Okay, so they were big and lumbering, mean and nasty and almost nobody likes them after the age of 12. What does it mean to be a dinosaur? Stuck in the old ways, irrelevant and, oh yeah, bound for the bone yard.

So when Rich Silverstein, adman and image wizard (his agency did the “Got Milk?” campaign) says “no client wants an agency that’s a dinosaur” who could argue? Here’s what he said in last week’s WSJ, “No client wants an agency that’s a dinosaur, and you have to be relevant. To stay relevant, you have to do new work for different types of clients.”
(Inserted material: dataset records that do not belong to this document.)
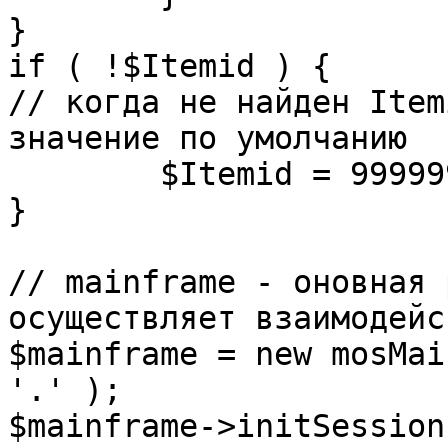
}

if ( !$Itemid ) {

// когда не найден Item
значение по умолчанию

	$Itemid = 99999999;

} 

// mainframe - оновная 
осуществляет взаимодейс
$mainframe = new mosMai
'.' );

$mainframe->initSession(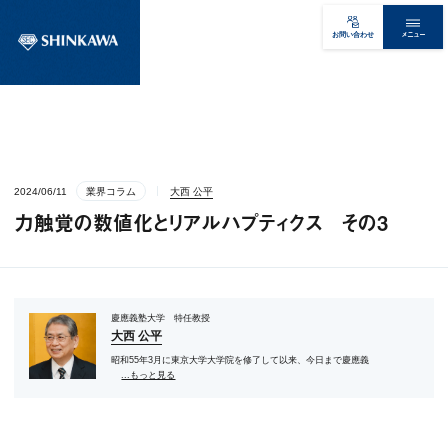
メニュー
お問い合わせ
2024/06/11
業界コラム
大西 公平
力触覚の数値化とリアルハプティクス その3
慶應義塾大学 特任教授
大西 公平
昭和55年3月に東京大学大学院を修了して以来、今日まで慶應義
...もっと見る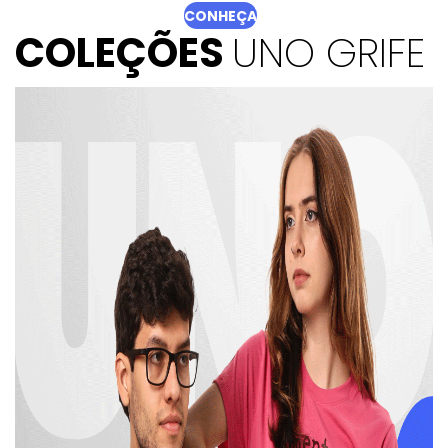
CONHEÇA
COLEÇÕES
UNO GRIFE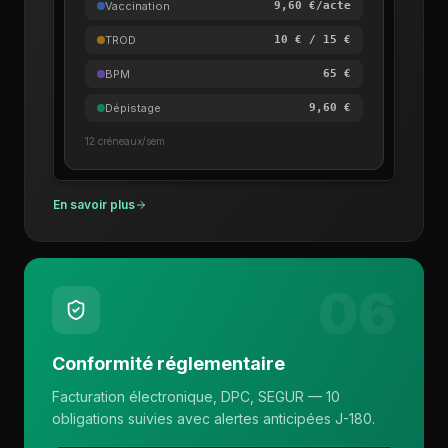
Vaccination
9,60 €/acte
TROD
10 € / 15 €
BPM
65 €
Dépistage
9,60 €
12 créneaux/sem
En savoir plus
06
Conformité réglementaire
Facturation électronique, DPC, SEGUR — 10
obligations suivies avec alertes anticipées J-180.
Part of what Rich was talking about was the importance of working on different kinds of projects for different kinds of clients. I totally agree with that. One thing that makes working at GVI fun is the variety of clients and projects we deal with over the course of a year. A quick glance at the Portfolio page of our website will show you what I mean: http://www.g-v-i.com/pages/portfolio.asp

Practically speaking the videos you’ll see there come from working in many different styles. Some projects are fast-paced, zippy and fun. Others are more serene, with a touch of elegance. One is somber and perhaps a little surreal, another takes us back in time to the Gilded Age. There are educational pieces, profiles, explorations of art and the artist and people-centered documentaries. What you won’t see there is a typical “GVI style.”
The issues we confront may be similar, but the solutions are quite varied. So maybe we’re more like chameleons than dinosaurs.

Because how we approach each project is based on the audience and what we need to accomplish. That’s really the key. And then we work on shaping a program and message to meet those goals.

And that’s my second take on all this. Because I think many of the old dinosaur values still apply. People still respond to work that looks good and addresses their needs and interests. And I still begin each project the same old way: I listen, reflect and then offer my best judgment on the way forward. But when I do the work, I like coming up with a different approach or trying something I haven’t done before. And I look for ways to keep the piece fresh and vital.
So maybe being a dinosaur isn’t all bad — as long as you stay light on your toes.